At an event today focused on AI and security tools and new Surface devices, Microsoft announced that Windows 11 users will soon be able to take better advantage of passkeys, the digital credentials that can be used as an authentication method for websites and apps.
Once the expanded passkeys support rolls out, Windows 11 users will be able to create a passkey using Windows Hello, Windows’ biometric identity and access control feature. They’ll then be able to use that passkey to access supported webs or apps using their face, fingerprint or PIN.
Windows 11 passkeys can be managed on the devices on which they’re stored, or saved to a mobile phone for added convenience.
“For the past several years, we’ve been committed to working with our industry partners and the FIDO Alliance to further the passwordless future with passkeys,” Microsoft wrote in a blog post this morning. “Passkeys are the cross-platform, cross-ecosystem future of accessing websites and applications.”
Microsoft began rolling out support for passkey management several months ago in the Windows Insider dev channel, but this marks the capability’s general availability.

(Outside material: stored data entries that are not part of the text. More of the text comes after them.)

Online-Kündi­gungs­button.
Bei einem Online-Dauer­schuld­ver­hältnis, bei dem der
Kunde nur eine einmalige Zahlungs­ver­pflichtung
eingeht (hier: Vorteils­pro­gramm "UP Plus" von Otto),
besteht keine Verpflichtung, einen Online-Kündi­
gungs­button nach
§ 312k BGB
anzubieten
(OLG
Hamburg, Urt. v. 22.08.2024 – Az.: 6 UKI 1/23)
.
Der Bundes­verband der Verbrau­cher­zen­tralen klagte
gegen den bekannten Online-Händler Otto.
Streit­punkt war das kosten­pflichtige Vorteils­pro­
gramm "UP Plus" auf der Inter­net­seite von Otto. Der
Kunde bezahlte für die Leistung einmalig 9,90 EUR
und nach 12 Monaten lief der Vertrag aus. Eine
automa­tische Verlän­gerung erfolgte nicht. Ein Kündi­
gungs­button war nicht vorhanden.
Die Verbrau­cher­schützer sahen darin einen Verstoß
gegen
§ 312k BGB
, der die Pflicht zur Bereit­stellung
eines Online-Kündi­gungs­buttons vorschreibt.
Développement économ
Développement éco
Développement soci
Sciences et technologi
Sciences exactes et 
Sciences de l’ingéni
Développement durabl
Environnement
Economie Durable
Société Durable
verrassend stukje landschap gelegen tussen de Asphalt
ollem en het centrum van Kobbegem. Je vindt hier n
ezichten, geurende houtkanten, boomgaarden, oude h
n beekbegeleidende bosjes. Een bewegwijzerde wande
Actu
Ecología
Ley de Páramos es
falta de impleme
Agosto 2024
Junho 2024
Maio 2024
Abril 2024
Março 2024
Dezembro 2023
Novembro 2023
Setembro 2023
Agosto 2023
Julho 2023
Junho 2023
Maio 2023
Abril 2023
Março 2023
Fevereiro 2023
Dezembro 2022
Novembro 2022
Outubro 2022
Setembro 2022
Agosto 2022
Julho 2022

Big tech players beyond Microsoft, including Google and Apple, have slowly begun to coalesce around the passkeys standard. Roughly a year ago, Microsoft, Google and Apple together pledged to adopt the password-free sign-in standard from the FIDO Alliance and the World Wide Web Consortium, and this effort has slowly began to bear fruit.
With passkeys, users’ authentication synchronizes across their devices through the cloud using cryptographic key pairs, allowing them to sign in to websites and apps using the same biometrics or PIN they use to unlock their devices. This makes it far more difficult for bad actors to access users’ accounts remotely, given that physical access to the user’s device is needed.
While multifactor authentication systems and password managers offer reasonable security improvements over traditional passwords, they’re not without their flaws. An authentication code sent via SMS can be intercepted, for example. And for some, having to use a third-party password management tool can simply be to much of a hassle.
Last year, Google announced that Android and Google Chrome would support passkeys, and brought passkey support to personal Google Accounts and its login services in May. iOS gained passkey management tools in September. Dashlane was the first company to support storing passkeys in a web browser extension, followed by NordPass in February 2023. And websites including GitHub.com, PayPal and DocuSign.com work with passkeys.